(TASK GOAL) Please return every record exactly as written, leaving out the pictures.

[Stored data entries]
■ ■ ■ ■

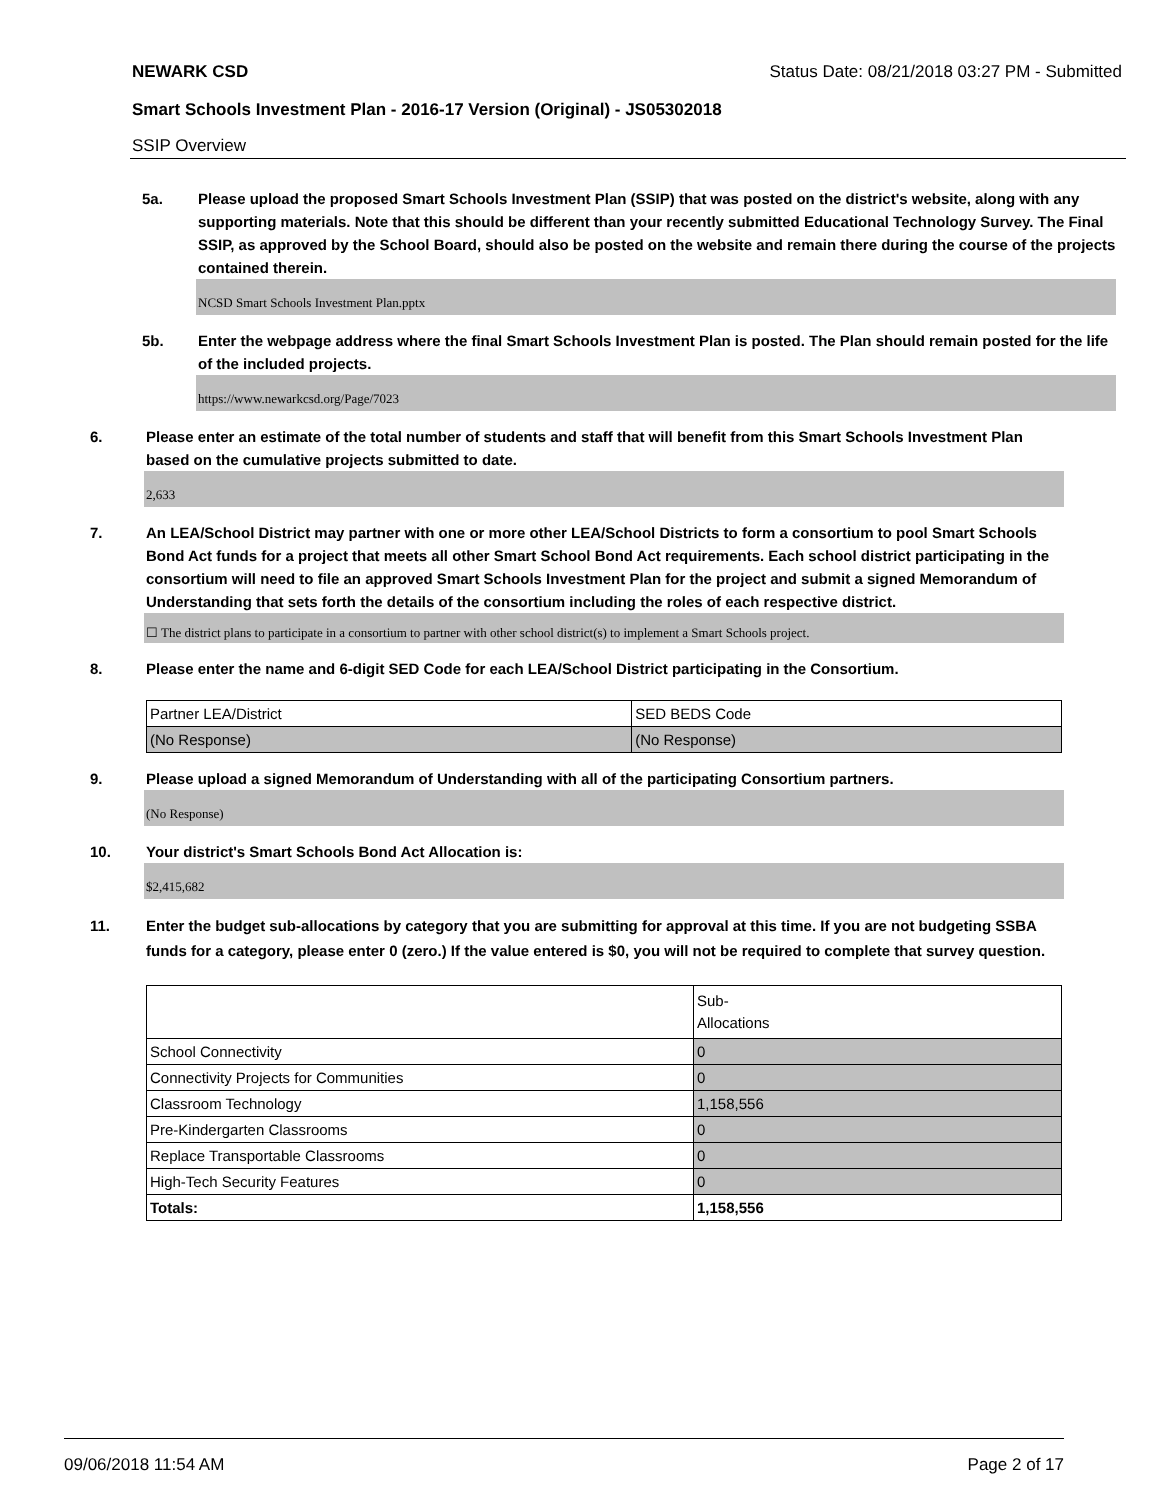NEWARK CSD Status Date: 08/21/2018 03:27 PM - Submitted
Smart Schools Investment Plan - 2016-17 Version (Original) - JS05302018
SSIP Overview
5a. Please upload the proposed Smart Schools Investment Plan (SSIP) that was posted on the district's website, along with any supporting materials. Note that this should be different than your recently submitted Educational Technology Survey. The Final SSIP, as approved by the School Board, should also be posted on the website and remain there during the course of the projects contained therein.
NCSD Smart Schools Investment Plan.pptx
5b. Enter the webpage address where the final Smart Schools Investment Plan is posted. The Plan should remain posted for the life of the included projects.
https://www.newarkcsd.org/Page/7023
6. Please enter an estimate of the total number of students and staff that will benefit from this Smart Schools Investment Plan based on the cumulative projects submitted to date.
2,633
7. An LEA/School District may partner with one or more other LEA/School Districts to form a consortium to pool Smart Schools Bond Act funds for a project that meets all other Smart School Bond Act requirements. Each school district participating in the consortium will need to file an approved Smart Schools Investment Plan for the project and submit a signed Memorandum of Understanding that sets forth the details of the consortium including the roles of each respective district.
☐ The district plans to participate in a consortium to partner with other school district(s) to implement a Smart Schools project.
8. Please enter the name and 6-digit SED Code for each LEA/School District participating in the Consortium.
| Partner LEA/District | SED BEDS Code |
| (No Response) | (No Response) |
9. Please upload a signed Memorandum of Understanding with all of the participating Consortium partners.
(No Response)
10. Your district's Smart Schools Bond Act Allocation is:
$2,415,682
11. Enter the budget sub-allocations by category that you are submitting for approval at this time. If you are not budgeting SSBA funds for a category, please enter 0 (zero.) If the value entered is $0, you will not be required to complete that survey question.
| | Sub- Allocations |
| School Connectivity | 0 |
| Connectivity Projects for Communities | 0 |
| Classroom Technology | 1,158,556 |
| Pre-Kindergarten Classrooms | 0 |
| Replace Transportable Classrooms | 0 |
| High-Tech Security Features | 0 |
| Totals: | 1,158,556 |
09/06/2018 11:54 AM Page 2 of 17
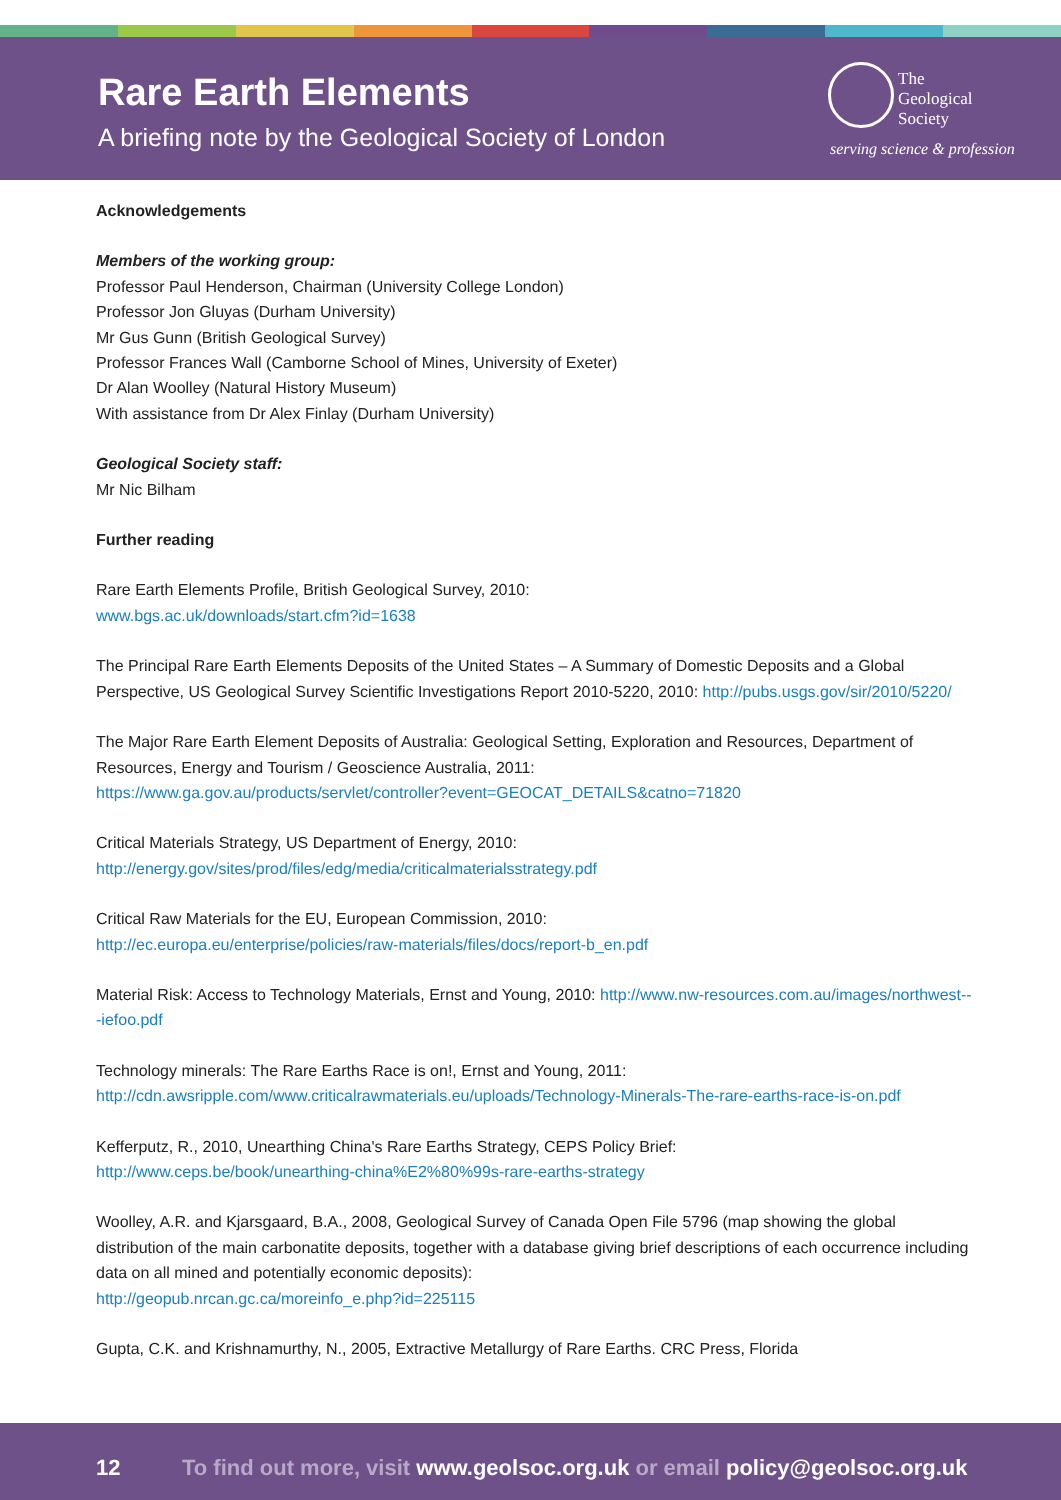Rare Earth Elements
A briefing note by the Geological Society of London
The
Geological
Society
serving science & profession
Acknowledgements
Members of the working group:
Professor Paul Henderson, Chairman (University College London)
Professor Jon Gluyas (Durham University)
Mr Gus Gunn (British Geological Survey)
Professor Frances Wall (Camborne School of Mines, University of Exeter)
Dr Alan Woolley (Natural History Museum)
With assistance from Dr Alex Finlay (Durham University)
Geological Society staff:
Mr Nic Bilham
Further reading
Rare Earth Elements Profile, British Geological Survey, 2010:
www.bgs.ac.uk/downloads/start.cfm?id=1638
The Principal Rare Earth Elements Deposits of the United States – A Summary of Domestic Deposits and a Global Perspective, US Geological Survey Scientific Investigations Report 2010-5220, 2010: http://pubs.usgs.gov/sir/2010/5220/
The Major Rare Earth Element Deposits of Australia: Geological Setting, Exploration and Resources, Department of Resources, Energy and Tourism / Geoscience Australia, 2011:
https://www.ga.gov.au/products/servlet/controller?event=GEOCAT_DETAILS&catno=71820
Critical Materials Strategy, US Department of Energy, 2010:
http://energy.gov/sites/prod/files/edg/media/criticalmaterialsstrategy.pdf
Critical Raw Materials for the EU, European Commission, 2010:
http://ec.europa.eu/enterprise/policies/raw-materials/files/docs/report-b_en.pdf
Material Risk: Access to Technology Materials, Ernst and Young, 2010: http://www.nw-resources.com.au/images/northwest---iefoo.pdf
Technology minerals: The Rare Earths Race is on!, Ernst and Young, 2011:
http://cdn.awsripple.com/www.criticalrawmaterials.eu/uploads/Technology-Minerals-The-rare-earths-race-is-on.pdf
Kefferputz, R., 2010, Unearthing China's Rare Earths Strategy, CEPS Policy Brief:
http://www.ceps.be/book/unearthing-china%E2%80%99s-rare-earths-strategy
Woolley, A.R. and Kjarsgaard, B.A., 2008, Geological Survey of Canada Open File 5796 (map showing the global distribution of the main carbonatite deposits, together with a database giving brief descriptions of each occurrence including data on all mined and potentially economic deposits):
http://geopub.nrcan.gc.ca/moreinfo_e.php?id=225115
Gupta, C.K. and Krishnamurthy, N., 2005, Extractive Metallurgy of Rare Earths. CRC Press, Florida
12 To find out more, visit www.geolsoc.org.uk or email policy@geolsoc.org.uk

■ ■ ■ ■

(EXERCISE OUTPUT)
NEWARK CSD Status Date: 08/21/2018 03:27 PM - Submitted
Smart Schools Investment Plan - 2016-17 Version (Original) - JS05302018
SSIP Overview
5a. Please upload the proposed Smart Schools Investment Plan (SSIP) that was posted on the district's website, along with any supporting materials. Note that this should be different than your recently submitted Educational Technology Survey. The Final SSIP, as approved by the School Board, should also be posted on the website and remain there during the course of the projects contained therein.
NCSD Smart Schools Investment Plan.pptx
5b. Enter the webpage address where the final Smart Schools Investment Plan is posted. The Plan should remain posted for the life of the included projects.
https://www.newarkcsd.org/Page/7023
6. Please enter an estimate of the total number of students and staff that will benefit from this Smart Schools Investment Plan based on the cumulative projects submitted to date.
2,633
7. An LEA/School District may partner with one or more other LEA/School Districts to form a consortium to pool Smart Schools Bond Act funds for a project that meets all other Smart School Bond Act requirements. Each school district participating in the consortium will need to file an approved Smart Schools Investment Plan for the project and submit a signed Memorandum of Understanding that sets forth the details of the consortium including the roles of each respective district.
☐ The district plans to participate in a consortium to partner with other school district(s) to implement a Smart Schools project.
8. Please enter the name and 6-digit SED Code for each LEA/School District participating in the Consortium.
| Partner LEA/District | SED BEDS Code |
| (No Response) | (No Response) |
9. Please upload a signed Memorandum of Understanding with all of the participating Consortium partners.
(No Response)
10. Your district's Smart Schools Bond Act Allocation is:
$2,415,682
11. Enter the budget sub-allocations by category that you are submitting for approval at this time. If you are not budgeting SSBA funds for a category, please enter 0 (zero.) If the value entered is $0, you will not be required to complete that survey question.
| | Sub- Allocations |
| School Connectivity | 0 |
| Connectivity Projects for Communities | 0 |
| Classroom Technology | 1,158,556 |
| Pre-Kindergarten Classrooms | 0 |
| Replace Transportable Classrooms | 0 |
| High-Tech Security Features | 0 |
| Totals: | 1,158,556 |
09/06/2018 11:54 AM Page 2 of 17
Rare Earth Elements
A briefing note by the Geological Society of London
The
Geological
Society
serving science & profession
Acknowledgements
Members of the working group:
Professor Paul Henderson, Chairman (University College London)
Professor Jon Gluyas (Durham University)
Mr Gus Gunn (British Geological Survey)
Professor Frances Wall (Camborne School of Mines, University of Exeter)
Dr Alan Woolley (Natural History Museum)
With assistance from Dr Alex Finlay (Durham University)
Geological Society staff:
Mr Nic Bilham
Further reading
Rare Earth Elements Profile, British Geological Survey, 2010:
www.bgs.ac.uk/downloads/start.cfm?id=1638
The Principal Rare Earth Elements Deposits of the United States – A Summary of Domestic Deposits and a Global Perspective, US Geological Survey Scientific Investigations Report 2010-5220, 2010: http://pubs.usgs.gov/sir/2010/5220/
The Major Rare Earth Element Deposits of Australia: Geological Setting, Exploration and Resources, Department of Resources, Energy and Tourism / Geoscience Australia, 2011:
https://www.ga.gov.au/products/servlet/controller?event=GEOCAT_DETAILS&catno=71820
Critical Materials Strategy, US Department of Energy, 2010:
http://energy.gov/sites/prod/files/edg/media/criticalmaterialsstrategy.pdf
Critical Raw Materials for the EU, European Commission, 2010:
http://ec.europa.eu/enterprise/policies/raw-materials/files/docs/report-b_en.pdf
Material Risk: Access to Technology Materials, Ernst and Young, 2010: http://www.nw-resources.com.au/images/northwest---iefoo.pdf
Technology minerals: The Rare Earths Race is on!, Ernst and Young, 2011:
http://cdn.awsripple.com/www.criticalrawmaterials.eu/uploads/Technology-Minerals-The-rare-earths-race-is-on.pdf
Kefferputz, R., 2010, Unearthing China's Rare Earths Strategy, CEPS Policy Brief:
http://www.ceps.be/book/unearthing-china%E2%80%99s-rare-earths-strategy
Woolley, A.R. and Kjarsgaard, B.A., 2008, Geological Survey of Canada Open File 5796 (map showing the global distribution of the main carbonatite deposits, together with a database giving brief descriptions of each occurrence including data on all mined and potentially economic deposits):
http://geopub.nrcan.gc.ca/moreinfo_e.php?id=225115
Gupta, C.K. and Krishnamurthy, N., 2005, Extractive Metallurgy of Rare Earths. CRC Press, Florida
12 To find out more, visit www.geolsoc.org.uk or email policy@geolsoc.org.uk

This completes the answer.